All R users can work with the book on their own computers but will need to take steps to acquire all the relevant software and data. In this workshop:
- We show how an AnVIL workspace and software repository has been defined to allow immediate exploration of all book components
- We clone the workspace to support our own work
- We use RStudio's Git interfaces to acquire our own copies of book content
- We reproduce computations presented in the book and show how to substitute our own data for data analyzed in the book.

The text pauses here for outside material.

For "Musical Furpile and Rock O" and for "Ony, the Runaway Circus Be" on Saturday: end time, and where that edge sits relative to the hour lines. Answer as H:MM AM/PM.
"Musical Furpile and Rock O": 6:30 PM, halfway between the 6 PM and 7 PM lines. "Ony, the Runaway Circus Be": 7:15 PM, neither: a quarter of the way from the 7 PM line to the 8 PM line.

- Visit https://anvilproject.org for an introduction to AnVIL. AnVIL provides secure access to open and controlled data resources, and the computational environment required to effectively analyze the data. AnVIL can be used for large-scale workflows processing very large data sets, and for interactive analysis of derived or more modest datasets.
- Visit https://anvil.terra.bio to use the AnVIL platform.

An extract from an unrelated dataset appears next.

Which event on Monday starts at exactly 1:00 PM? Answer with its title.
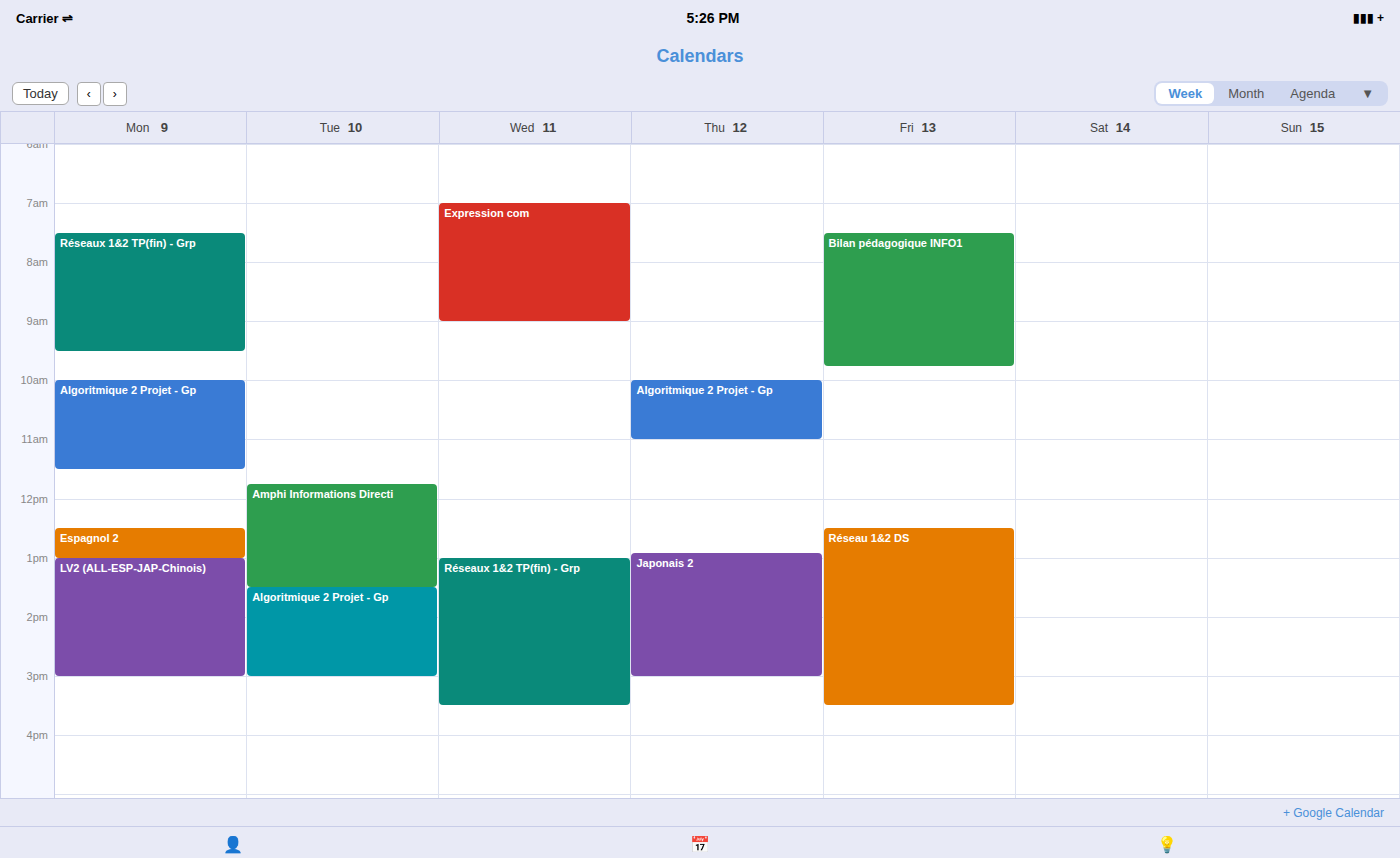
"LV2 (ALL-ESP-JAP-Chinois)"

- The workspace use-strides/Bioconductor-Workshop-OSCA-3-12 will be the basis of the workshop.
Create a Google account
- AnVIL (currently) requires a Google account. An account can be created at Google Accounts: Sign in.

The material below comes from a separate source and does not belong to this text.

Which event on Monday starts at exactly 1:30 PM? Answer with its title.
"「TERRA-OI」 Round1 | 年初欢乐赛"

- The Google account that you create does not have to be
@gmail.com; see Setting up a Google account with a non-Google email.
Sign in to AnVIL
- Visit https://anvil.terra.bio/.
- Expand the 'HAMBURGER' menu (blue circle, below).
- Click the 'Sign in with Google' icon and follow the prompts.
- There are lots of support documents in AnVIL; see How to register for a Terra account to navigate this step.
Workspaces and Billing
AnVIL data and computing resources are organized around Workspaces. Once you've signed, in, choose 'Workspaces' under the HAMBURGER menu.
- There are a number of workspaces available to everyone under the 'NEW AND INTERESTING', 'FEATURED'. and 'PUBLIC' tabs; feel free to explore these on your own.
- If you registered for the workshop with an email address known to AnVIL / Terra, you'll see the Bioconductor-Workshops-PopUP workspace under 'MY WORKSPACES'.
- Enter the workspace by clicking on the use-strides/Bioconductor-Workshop-OSCA-3-12 link. There are many components to the workspace; we'll cover many of these over the course of the PopUp workshops.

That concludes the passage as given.